Upcycling helps the fashion industry save the environment through landfill and pollution reduction by redirecting waste towards better use. It preserves natural resources like water because the same materials are used multiple times.

The fashion industry is one of the main contributors to environmental pollution, and this issue has only grown in the last decade. The industry uses an excessive amount of water to run factories and clean products. According to worldwildlife.org, it takes a whopping 2,700 liters of water to make a single cotton shirt. Factories turn towards cheaper materials that cause plastic microfibers to end up in marine ecosystems. Half a million metric tons of these microfibers are dumped into the ocean yearly.

The International Panel on Climate Change (IPCC) has calculated that the fashion industry is also responsible for 10% of all carbon emissions. The root of these problems is the excessive production of clothing generated to meet consumer demand.

Fast fashion is cheap, low-quality clothing produced rapidly by mass-market retailers. In addition to causing devastating damage to the environment, it’s incredibly inhumane and unethical. Textile workers are primarily women in developing countries and are paid shockingly low wages for long and strenuous hours. These people work under terrible conditions, and many factories violate human rights. The use of chemicals in some clothes also poses many health risks for workers in factories and consumers. Sustainability is necessary to combat these issues. This means we must use natural resources in a way that we can keep doing for a long time.

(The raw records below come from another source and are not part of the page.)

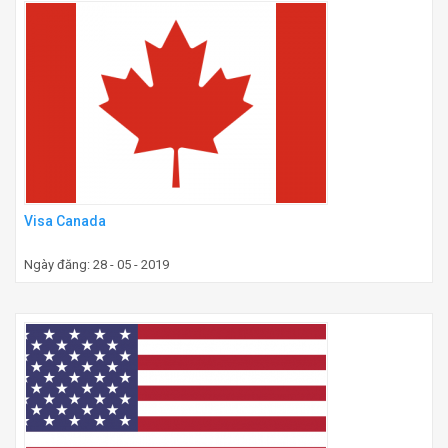
Visa Canada
Ngày đăng: 28 - 05 - 2019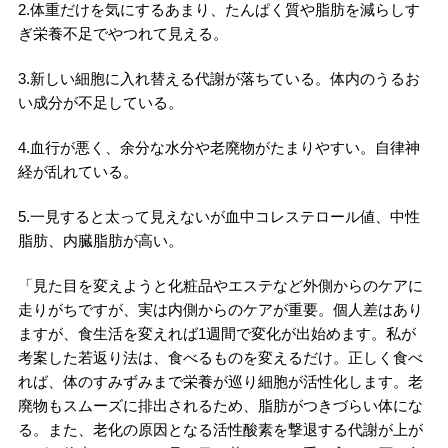
2.体重だけを気にするあまり、たんぱく質や脂肪を減らしす
ぎ栄養不足でやつれて見える。
3.新しい細胞に入れ替える代謝が落ちている。体内のうるお
い成分が不足している。
4.血行が悪く、余分な水分や老廃物がたまりやすい。自律神
経が乱れている。
5.一見すると太って見えないが血中コレステロール値、中性
脂肪、内臓脂肪が高い。
「見た目を変えようと化粧品やエステなど外側からのケアに
走りがちですが、実は内側からのケアが重要。個人差はあり
ますが、食生活を変えれば1週間で変化が出始めます。私が
考案した若返り法は、食べるものを変えるだけ。正しく食べ
れば、体のすみずみまで栄養が巡り細胞が活性化します。老
廃物もスムーズに排出されるため、脂肪がつきづらい体にな
る。また、老化の原因となる活性酸素を撃退する代謝が上が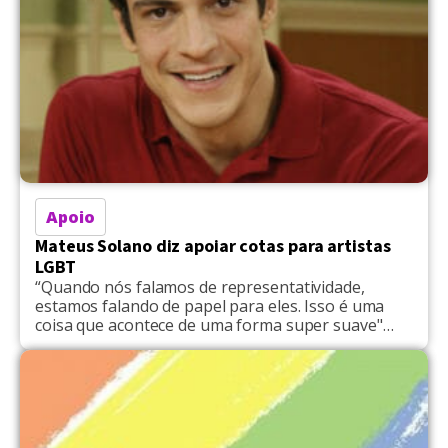
Apoio
Mateus Solano diz apoiar cotas para artistas
LGBT
“Quando nós falamos de representatividade,
estamos falando de papel para eles. Isso é uma
coisa que acontece de uma forma super suave"
disse o ator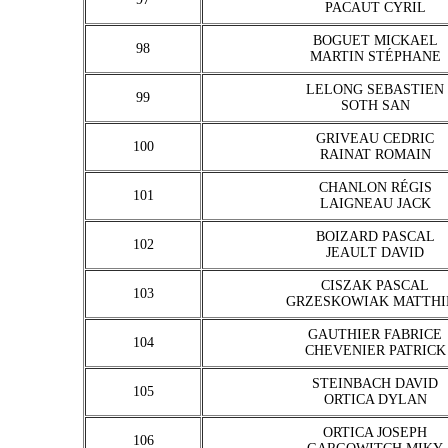
PACAUT CYRIL
BOGUET MICKAEL
98
MARTIN STÉPHANE
LELONG SEBASTIEN
99
SOTH SAN
GRIVEAU CEDRIC
100
RAINAT ROMAIN
CHANLON RÉGIS
101
LAIGNEAU JACK
BOIZARD PASCAL
102
JEAULT DAVID
CISZAK PASCAL
103
GRZESKOWIAK MATTHI
GAUTHIER FABRICE
104
CHEVENIER PATRICK
STEINBACH DAVID
105
ORTICA DYLAN
ORTICA JOSEPH
106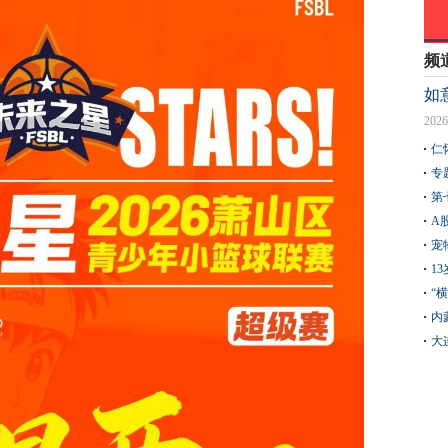
频
如
2026
仁
专
第
A
宠
1
“
内
大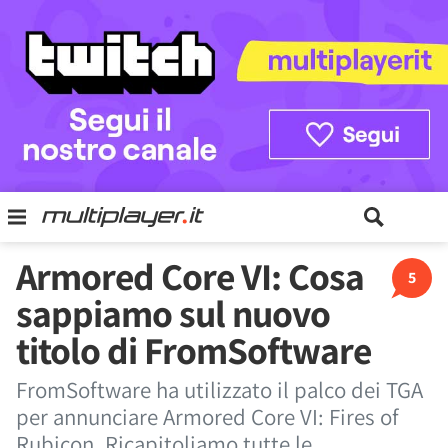
Armored Core VI: Cosa
5
sappiamo sul nuovo
titolo di FromSoftware
FromSoftware ha utilizzato il palco dei TGA
per annunciare Armored Core VI: Fires of
Rubicon. Ricapitoliamo tutte le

Although thrifting and upcycling clothing has been around for decades, it’s recently popularized on various social media. Incredibly, the secondhand market is projected to nearly double the size of fast fashion in 2029. Tiktok most noticeably has given activists, designers, and even consumers a platform to share their creativity and passion for sustainable fashion. You can find millions of videos showing fun, crafty upcycling projects and thrift store hauls and tips. An example is turning old bedsheets into beautiful puff-sleeved, floral dresses, sewing together pieces of leftover fabric to make a patchwork top, even using recyclable yarn to crochet purses.

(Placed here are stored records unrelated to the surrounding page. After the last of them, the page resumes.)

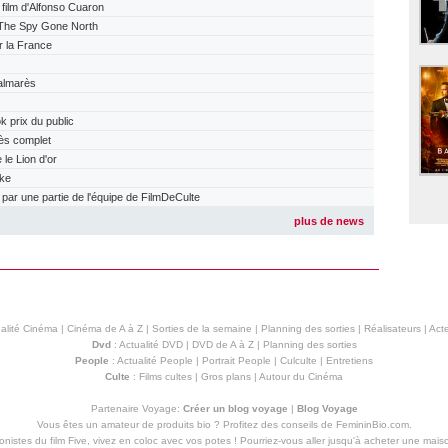
ilm d'Alfonso Cuaron
The Spy Gone North
r la France
almarès
prix du public
ès complet
e Lion d'or
ake
r une partie de l'équipe de FilmDeCulte
plus de news
alité Cinéma
|
Cinéma de A à Z
|
Sorties de la semaine
|
Planning des sorties
|
Réalisateurs
|
Acte
Dvd
:
Actualité DVD
|
DVD de A à Z
|
Planning des sorties
People
:
Actualité People
|
Portrait People
|
Culculte
|
Entretiens
Culte
:
Films cultes
|
Gros plans
|
Autour du Cinéma
Partenaire Voyage:
Créer un blog voyage
|
Blog Voyage
Vous êtes un amateur de produits
bio
? Profitez des conseils de FemininBio.com.
istes du film Five, vivez en coloc avec vos potes ! Pourriez-vous aller jusqu'à
acheter une mais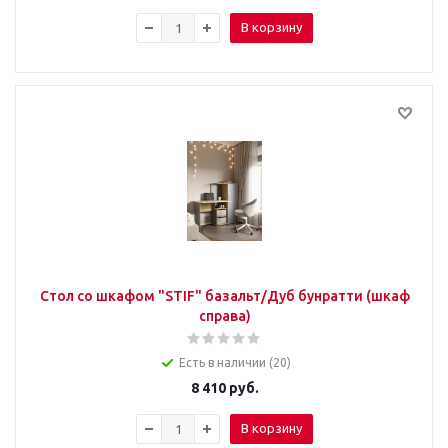
В корзину
Стол со шкафом "STIF" базальт/Дуб бунратти (шкаф
справа)
Есть в наличии (20)
8 410
руб.
В корзину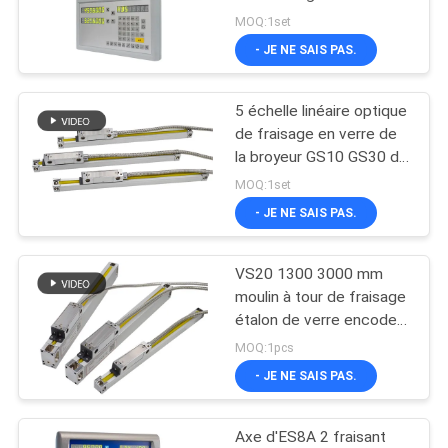
2
SITE
MOQ:1set
- JE NE SAIS PAS.
16
PRIVACY
Système de lecture
5 échelle linéaire optique
POLICY
de fraisage en verre de
de Digital
la broyeur GS10 GS30 de
tour de commande
MOQ:1set
numérique par ordinateur
- JE NE SAIS PAS.
de micron
VS20 1300 3000 mm
16
moulin à tour de fraisage
Lecture de position
étalon de verre encodeur
linéaire DRO
MOQ:1pcs
de Digital
- JE NE SAIS PAS.
Axe d'ES8A 2 fraisant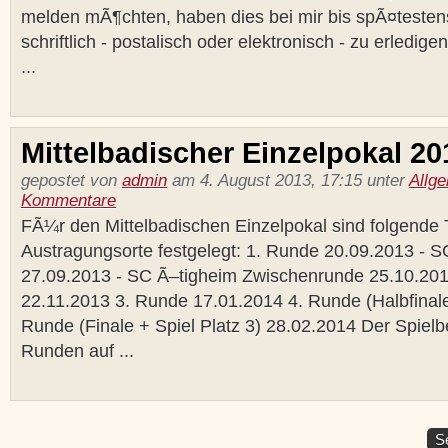
melden mÃ¶chten, haben dies bei mir bis spÃ¤testen
schriftlich - postalisch oder elektronisch - zu erledige
...
Mittelbadischer Einzelpokal 20
gepostet von
admin
am 4. August 2013, 17:15 unter
Allg
Kommentare
FÃ¼r den Mittelbadischen Einzelpokal sind folgende 
Austragungsorte festgelegt: 1. Runde 20.09.2013 - 
27.09.2013 - SC Ã–tigheim Zwischenrunde 25.10.20
22.11.2013 3. Runde 17.01.2014 4. Runde (Halbfinale
Runde (Finale + Spiel Platz 3) 28.02.2014 Der Spielb
Runden auf ...
Se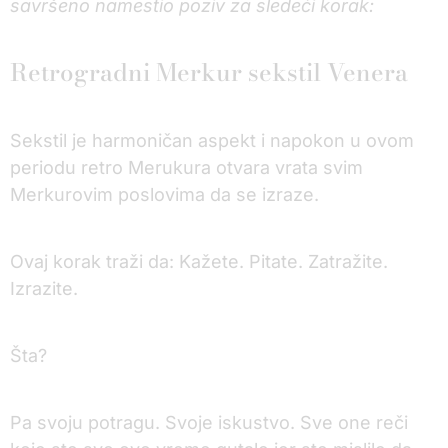
savršeno namestio poziv za sledeći korak:
Retrogradni Merkur sekstil Venera
Sekstil je harmoničan aspekt i napokon u ovom
periodu retro Merukura otvara vrata svim
Merkurovim poslovima da se izraze.
Ovaj korak traži da: Kažete. Pitate. Zatražite.
Izrazite.
Šta?
Pa svoju potragu. Svoje iskustvo. Sve one reči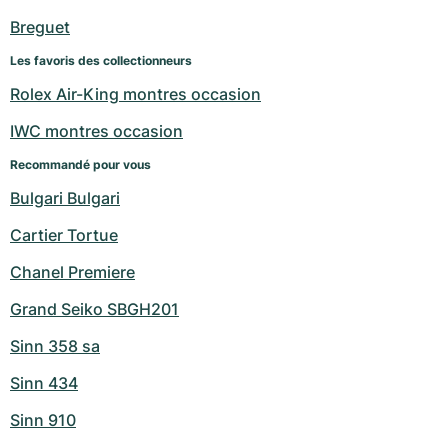
Breguet
Les favoris des collectionneurs
Rolex Air-King montres occasion
IWC montres occasion
Recommandé pour vous
Bulgari Bulgari
Cartier Tortue
Chanel Premiere
Grand Seiko SBGH201
Sinn 358 sa
Sinn 434
Sinn 910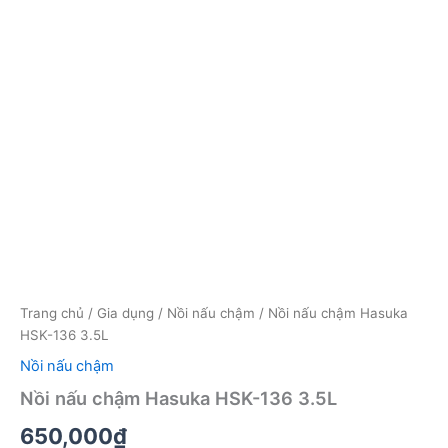
Trang chủ
/
Gia dụng
/
Nồi nấu chậm
/ Nồi nấu chậm Hasuka
HSK-136 3.5L
Nồi nấu chậm
Nồi nấu chậm Hasuka HSK-136 3.5L
650,000
₫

Portraying upcycling in this way makes it easily accessible, available to the public, and a way to express individuality. You’ll also notice an endless stream of videos about climate change and environmental issues. Many users call out unsustainable fashion brands and corporations while spreading awareness. Tiktok is paving the way to sustainable fashion, starting with youth culture and expanding to new, up-and-coming entrepreneurs, fashion brands, and influencers.

Inspired by spreading trends and environmental awareness, some of Gen Z is taking matters into their own hands by starting sustainable businesses. Depop, a fashion marketplace app, is chock full of vintage, thrifted, and upcycled pieces. According to the company, the seller community turned over $650 million in secondhand and own-brand items in 2020. People can showcase their creative new designs and upcycled pieces, expressing their individuality, while simultaneously saving the environment through sustainable fashion and business practices.

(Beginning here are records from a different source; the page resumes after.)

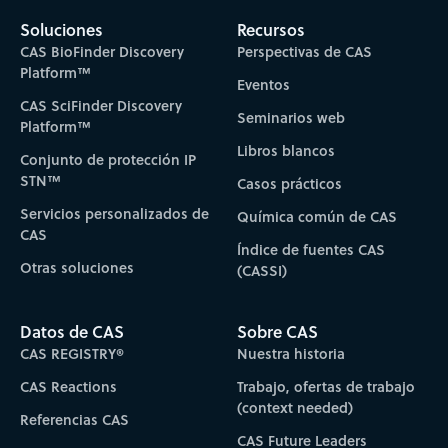
Soluciones
Recursos
CAS BioFinder Discovery
Perspectivas de CAS
Platform™
Eventos
CAS SciFinder Discovery
Seminarios web
Platform™
Libros blancos
Conjunto de protección IP
STN™
Casos prácticos
Servicios personalizados de
Química común de CAS
CAS
Índice de fuentes CAS
Otras soluciones
(CASSI)
Datos de CAS
Sobre CAS
CAS REGISTRY®
Nuestra historia
CAS Reactions
Trabajo, ofertas de trabajo
(context needed)
Referencias CAS
CAS Future Leaders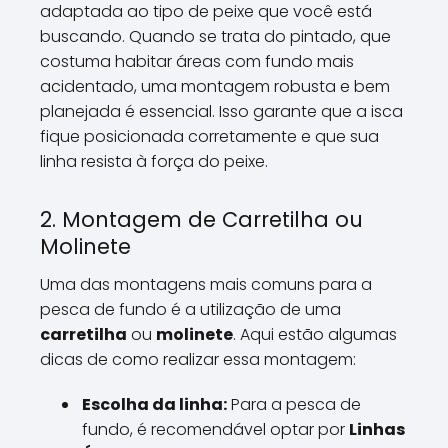
adaptada ao tipo de peixe que você está
buscando. Quando se trata do pintado, que
costuma habitar áreas com fundo mais
acidentado, uma montagem robusta e bem
planejada é essencial. Isso garante que a isca
fique posicionada corretamente e que sua
linha resista à força do peixe.
2. Montagem de Carretilha ou
Molinete
Uma das montagens mais comuns para a
pesca de fundo é a utilização de uma
carretilha
ou
molinete
. Aqui estão algumas
dicas de como realizar essa montagem:
Escolha da linha:
Para a pesca de
fundo, é recomendável optar por
Linhas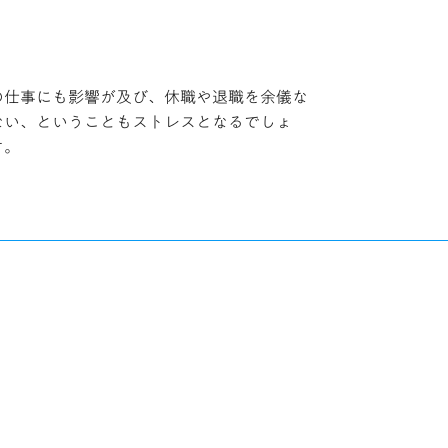
の仕事にも影響が及び、休職や退職を余儀な
ない、ということもストレスとなるでしょ
す。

General knowledge of the environment and the fashion industry is becoming more widespread. Consumers have been pushing and seeking out more sustainable choices, causing upcycling to reach luxury brands. Some luxury brands burned or disposed of their unsold clothing to protect its value. Public outrage and new laws now prevent such practices.

Today, many brands fully embrace upcycling. A few of the most influential ones include Balenciaga, Marni, Coach, and Miu Miu (a sister brand of Prada.) Since popular brands are releasing upcycled clothing lines, a chain reaction has occurred, and upcycling is spreading to more and more brands. Influencers wear these upcycled products, posting pictures or videos to millions or even billions of followers.

Borbola Ferencz Designs

It seems that upcycling is more than just a trend, and will likely stick with more and more brands, some even releasing entire lines of upcycled garments. It’s incredible how a generation of young people can form long-lasting trends and leave their mark on the industry and the world in such a positive way. Upcycling has taken root in the fashion world and is here to stay.